Therapy can seem like a mysterious process that is hard to understand. A lot of people even think therapy can make things worse rather than better. But therapy is designed to provide a safe space to discuss difficult feelings. It’s not just about harvesting trauma for the sake of saying you did. If you think of it as a scary, overwhelming thing, then you’re more likely to panic and freak out before the first session even starts. You don’t have to be “broken” to go to therapy. In fact, it’s best if you don’t wait until you hit rock-bottom. Here are three signs you could benefit from some sessions with an experienced therapist.

3 Signs You Need Therapy

It’s hard to function

If your issues are interfering with your daily life, then that’s a sign that you should seriously consider bringing professional help into your life. If you’re so depressed in the morning that getting up and going to work feels impossible, then you may be suffering from clinical depression or another disorder. We all have bad days, but if the bad days happen more often than the good ones, then it’s worth getting a mental health screening. Such screenings will ask you questions about your symptoms, including things like “How often does depression affect your ability to work?”

Medication can help, but it can’t fix everything. Some people benefit more from therapy, while others benefit from a combination of medication plus therapy. There’s no need to continue living a miserable, unfulfilling life when mental health assistance is available. Many people assume they’re merely going through a tough phase. They tell themselves that everything will blow over. But if that doesn’t happen, then it’s time to call your primary care physician and get a referral for therapists in NYC.

You’re always venting to friends

We all deserve the chance to blow off steam with friends after work or on weekends. Life can be weird and baffling even in the best of times, and so it’s nice to tell our closest pals about something our annoying coworker did at the office. However, even your best friends can only hear so much before they run out of things to say. Furthermore, experts say that venting too much means you start dwelling on those negative feelings in a way that’s unhealthy.

A trained therapist won’t buy you a beer as you complain, but they’ll do something better: They’ll give you active strategies for dealing with the problems you’re talking about. They’ll ask questions about the situations you describe, as well as about the ways you respond to such situations. In movies and TV, therapists often spend the entire session asking, “How do you feel?” Real-life therapy is a lot more thoughtful, purposeful, and intensive than that.

Woman trying to think

You feel like something needs to change

With enough practice and time, humans can get used to just about anything. We can convince ourselves something is normal when it’s really not. To break free from a toxic pattern, we have to wake ourselves up and tell ourselves that something needs to change. That I need to change.
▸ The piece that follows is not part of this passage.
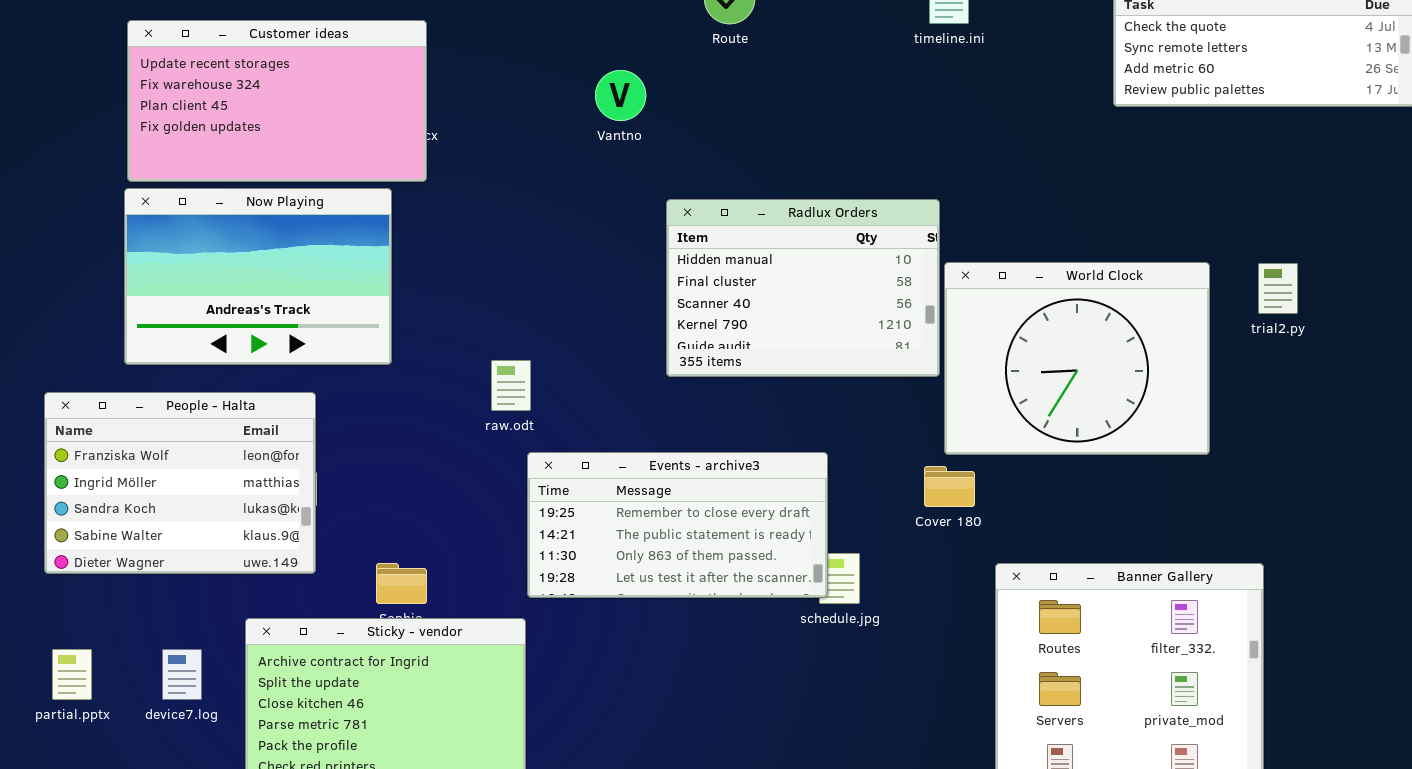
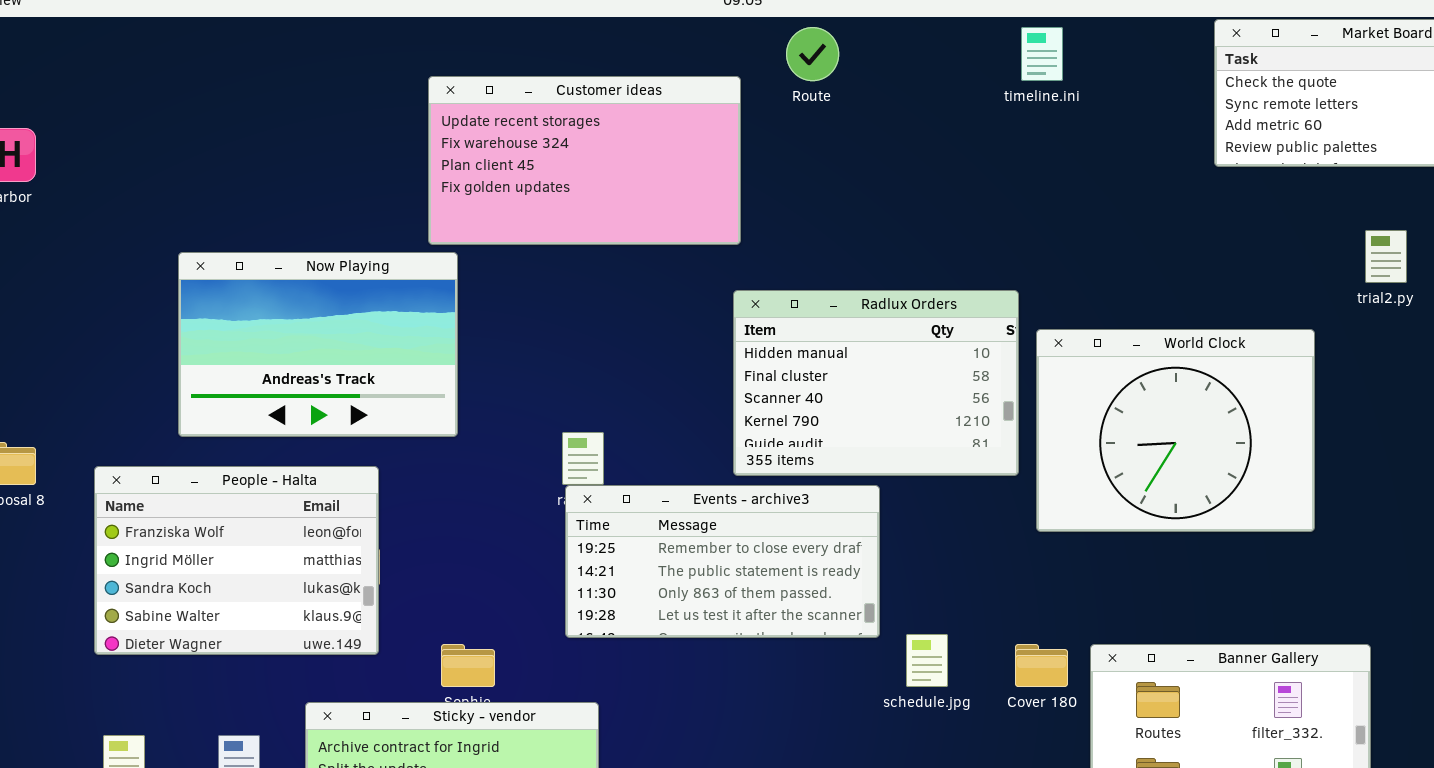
Customer ideas: [127,20,427,182] -> [428,76,741,245], moved
Radlux Orders: [666,199,940,377] -> [733,290,1019,476], moved
trial2.py: [1258,263,1298,314] -> [1365,230,1407,283], moved
Events - archive3: [527,452,828,598] -> [565,485,880,638], moved
Cover 180: [924,466,975,507] -> [1015,644,1068,687], moved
Without that recognition, therapy isn’t going to do you much good.

Remember that therapists aren’t there to tell you what you want to hear. If a therapist suggests that you’re scared of being vulnerable, you shouldn’t immediately get defensive and reject the idea. You must be willing to work on yourself. There’s an old joke that goes “I’ve tried nothing, and now I’m all out of ideas.” If you come into therapy with that mindset, then you aren’t going to get far. The change probably won’t happen overnight, but if you’re willing to put in the work, therapy can provide you with coping skills that you’ll use for the rest of your life.